**PROBLEM TO SOLVE**:
Retype every line in the data below without changing a single character.

Data items:

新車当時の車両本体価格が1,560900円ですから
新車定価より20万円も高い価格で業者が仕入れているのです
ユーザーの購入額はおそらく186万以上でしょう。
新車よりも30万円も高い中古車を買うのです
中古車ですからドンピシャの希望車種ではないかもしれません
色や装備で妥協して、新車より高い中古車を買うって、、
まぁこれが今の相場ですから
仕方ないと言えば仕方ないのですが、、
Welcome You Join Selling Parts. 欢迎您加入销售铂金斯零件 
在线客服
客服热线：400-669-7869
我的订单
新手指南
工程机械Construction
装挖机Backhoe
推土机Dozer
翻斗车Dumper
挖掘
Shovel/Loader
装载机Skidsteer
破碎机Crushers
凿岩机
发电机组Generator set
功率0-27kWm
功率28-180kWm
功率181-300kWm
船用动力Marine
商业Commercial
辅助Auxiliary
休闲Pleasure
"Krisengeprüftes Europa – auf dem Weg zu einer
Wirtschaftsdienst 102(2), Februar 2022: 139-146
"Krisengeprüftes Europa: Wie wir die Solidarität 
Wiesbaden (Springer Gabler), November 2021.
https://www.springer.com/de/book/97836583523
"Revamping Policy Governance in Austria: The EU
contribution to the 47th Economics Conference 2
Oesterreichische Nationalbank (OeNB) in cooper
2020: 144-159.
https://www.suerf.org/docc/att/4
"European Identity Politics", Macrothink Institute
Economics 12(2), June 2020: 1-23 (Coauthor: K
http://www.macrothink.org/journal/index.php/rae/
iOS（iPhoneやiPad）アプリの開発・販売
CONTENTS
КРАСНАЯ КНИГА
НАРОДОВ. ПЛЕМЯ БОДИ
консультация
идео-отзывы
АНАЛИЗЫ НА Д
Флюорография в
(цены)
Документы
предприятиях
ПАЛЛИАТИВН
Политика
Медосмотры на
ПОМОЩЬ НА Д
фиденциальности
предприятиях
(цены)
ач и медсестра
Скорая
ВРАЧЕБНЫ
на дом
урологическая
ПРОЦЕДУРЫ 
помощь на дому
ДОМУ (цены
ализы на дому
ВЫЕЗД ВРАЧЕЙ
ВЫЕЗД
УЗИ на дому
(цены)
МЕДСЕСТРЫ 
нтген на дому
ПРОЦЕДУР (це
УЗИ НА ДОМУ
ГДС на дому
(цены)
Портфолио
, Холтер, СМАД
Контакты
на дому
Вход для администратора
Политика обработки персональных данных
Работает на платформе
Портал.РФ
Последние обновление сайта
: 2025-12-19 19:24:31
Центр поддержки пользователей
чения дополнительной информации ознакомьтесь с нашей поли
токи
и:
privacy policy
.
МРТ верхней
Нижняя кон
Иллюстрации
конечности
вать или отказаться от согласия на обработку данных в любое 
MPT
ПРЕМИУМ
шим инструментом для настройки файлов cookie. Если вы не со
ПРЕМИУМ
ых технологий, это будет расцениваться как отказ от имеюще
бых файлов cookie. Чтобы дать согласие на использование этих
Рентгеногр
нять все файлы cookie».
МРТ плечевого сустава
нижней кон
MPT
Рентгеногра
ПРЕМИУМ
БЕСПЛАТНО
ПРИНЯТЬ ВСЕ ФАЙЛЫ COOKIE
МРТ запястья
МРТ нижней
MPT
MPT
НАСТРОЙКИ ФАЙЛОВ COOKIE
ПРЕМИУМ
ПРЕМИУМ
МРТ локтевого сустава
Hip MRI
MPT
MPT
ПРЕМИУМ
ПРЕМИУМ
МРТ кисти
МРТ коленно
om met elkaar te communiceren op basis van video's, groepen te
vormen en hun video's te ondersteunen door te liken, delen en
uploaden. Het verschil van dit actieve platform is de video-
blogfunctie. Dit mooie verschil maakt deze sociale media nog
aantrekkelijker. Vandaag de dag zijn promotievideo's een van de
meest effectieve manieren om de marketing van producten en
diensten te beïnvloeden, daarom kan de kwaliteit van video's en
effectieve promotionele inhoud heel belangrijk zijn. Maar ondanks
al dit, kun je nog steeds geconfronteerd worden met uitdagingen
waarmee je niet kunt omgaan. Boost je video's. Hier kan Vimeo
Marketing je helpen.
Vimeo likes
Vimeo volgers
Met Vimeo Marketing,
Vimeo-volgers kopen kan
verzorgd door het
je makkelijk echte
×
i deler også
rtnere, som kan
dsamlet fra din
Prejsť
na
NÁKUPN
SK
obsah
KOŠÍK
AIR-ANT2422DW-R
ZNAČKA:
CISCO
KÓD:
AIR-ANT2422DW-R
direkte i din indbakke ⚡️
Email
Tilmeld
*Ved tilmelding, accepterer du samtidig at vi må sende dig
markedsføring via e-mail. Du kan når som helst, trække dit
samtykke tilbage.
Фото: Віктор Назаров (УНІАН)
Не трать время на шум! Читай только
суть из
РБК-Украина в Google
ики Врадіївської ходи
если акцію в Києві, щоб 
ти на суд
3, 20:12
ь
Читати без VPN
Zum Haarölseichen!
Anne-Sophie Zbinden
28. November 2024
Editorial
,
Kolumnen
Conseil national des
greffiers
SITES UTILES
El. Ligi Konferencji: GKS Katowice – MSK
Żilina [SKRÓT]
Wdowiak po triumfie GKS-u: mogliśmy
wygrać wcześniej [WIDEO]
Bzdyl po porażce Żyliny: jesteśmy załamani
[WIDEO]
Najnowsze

**TASK RESPONSE**:
新車当時の車両本体価格が1,560900円ですから
新車定価より20万円も高い価格で業者が仕入れているのです
ユーザーの購入額はおそらく186万以上でしょう。
新車よりも30万円も高い中古車を買うのです
中古車ですからドンピシャの希望車種ではないかもしれません
色や装備で妥協して、新車より高い中古車を買うって、、
まぁこれが今の相場ですから
仕方ないと言えば仕方ないのですが、、
Welcome You Join Selling Parts. 欢迎您加入销售铂金斯零件 
在线客服
客服热线：400-669-7869
我的订单
新手指南
工程机械Construction
装挖机Backhoe
推土机Dozer
翻斗车Dumper
挖掘
Shovel/Loader
装载机Skidsteer
破碎机Crushers
凿岩机
发电机组Generator set
功率0-27kWm
功率28-180kWm
功率181-300kWm
船用动力Marine
商业Commercial
辅助Auxiliary
休闲Pleasure
"Krisengeprüftes Europa – auf dem Weg zu einer
Wirtschaftsdienst 102(2), Februar 2022: 139-146
"Krisengeprüftes Europa: Wie wir die Solidarität 
Wiesbaden (Springer Gabler), November 2021.
https://www.springer.com/de/book/97836583523
"Revamping Policy Governance in Austria: The EU
contribution to the 47th Economics Conference 2
Oesterreichische Nationalbank (OeNB) in cooper
2020: 144-159.
https://www.suerf.org/docc/att/4
"European Identity Politics", Macrothink Institute
Economics 12(2), June 2020: 1-23 (Coauthor: K
http://www.macrothink.org/journal/index.php/rae/
iOS（iPhoneやiPad）アプリの開発・販売
CONTENTS
КРАСНАЯ КНИГА
НАРОДОВ. ПЛЕМЯ БОДИ
консультация
идео-отзывы
АНАЛИЗЫ НА Д
Флюорография в
(цены)
Документы
предприятиях
ПАЛЛИАТИВН
Политика
Медосмотры на
ПОМОЩЬ НА Д
фиденциальности
предприятиях
(цены)
ач и медсестра
Скорая
ВРАЧЕБНЫ
на дом
урологическая
ПРОЦЕДУРЫ 
помощь на дому
ДОМУ (цены
ализы на дому
ВЫЕЗД ВРАЧЕЙ
ВЫЕЗД
УЗИ на дому
(цены)
МЕДСЕСТРЫ 
нтген на дому
ПРОЦЕДУР (це
УЗИ НА ДОМУ
ГДС на дому
(цены)
Портфолио
, Холтер, СМАД
Контакты
на дому
Вход для администратора
Политика обработки персональных данных
Работает на платформе
Портал.РФ
Последние обновление сайта
: 2025-12-19 19:24:31
Центр поддержки пользователей
чения дополнительной информации ознакомьтесь с нашей поли
токи
и:
privacy policy
.
МРТ верхней
Нижняя кон
Иллюстрации
конечности
вать или отказаться от согласия на обработку данных в любое 
MPT
ПРЕМИУМ
шим инструментом для настройки файлов cookie. Если вы не со
ПРЕМИУМ
ых технологий, это будет расцениваться как отказ от имеюще
бых файлов cookie. Чтобы дать согласие на использование этих
Рентгеногр
нять все файлы cookie».
МРТ плечевого сустава
нижней кон
MPT
Рентгеногра
ПРЕМИУМ
БЕСПЛАТНО
ПРИНЯТЬ ВСЕ ФАЙЛЫ COOKIE
МРТ запястья
МРТ нижней
MPT
MPT
НАСТРОЙКИ ФАЙЛОВ COOKIE
ПРЕМИУМ
ПРЕМИУМ
МРТ локтевого сустава
Hip MRI
MPT
MPT
ПРЕМИУМ
ПРЕМИУМ
МРТ кисти
МРТ коленно
om met elkaar te communiceren op basis van video's, groepen te
vormen en hun video's te ondersteunen door te liken, delen en
uploaden. Het verschil van dit actieve platform is de video-
blogfunctie. Dit mooie verschil maakt deze sociale media nog
aantrekkelijker. Vandaag de dag zijn promotievideo's een van de
meest effectieve manieren om de marketing van producten en
diensten te beïnvloeden, daarom kan de kwaliteit van video's en
effectieve promotionele inhoud heel belangrijk zijn. Maar ondanks
al dit, kun je nog steeds geconfronteerd worden met uitdagingen
waarmee je niet kunt omgaan. Boost je video's. Hier kan Vimeo
Marketing je helpen.
Vimeo likes
Vimeo volgers
Met Vimeo Marketing,
Vimeo-volgers kopen kan
verzorgd door het
je makkelijk echte
×
i deler også
rtnere, som kan
dsamlet fra din
Prejsť
na
NÁKUPN
SK
obsah
KOŠÍK
AIR-ANT2422DW-R
ZNAČKA:
CISCO
KÓD:
AIR-ANT2422DW-R
direkte i din indbakke ⚡️
Email
Tilmeld
*Ved tilmelding, accepterer du samtidig at vi må sende dig
markedsføring via e-mail. Du kan når som helst, trække dit
samtykke tilbage.
Фото: Віктор Назаров (УНІАН)
Не трать время на шум! Читай только
суть из
РБК-Украина в Google
ики Врадіївської ходи
если акцію в Києві, щоб 
ти на суд
3, 20:12
ь
Читати без VPN
Zum Haarölseichen!
Anne-Sophie Zbinden
28. November 2024
Editorial
,
Kolumnen
Conseil national des
greffiers
SITES UTILES
El. Ligi Konferencji: GKS Katowice – MSK
Żilina [SKRÓT]
Wdowiak po triumfie GKS-u: mogliśmy
wygrać wcześniej [WIDEO]
Bzdyl po porażce Żyliny: jesteśmy załamani
[WIDEO]
Najnowsze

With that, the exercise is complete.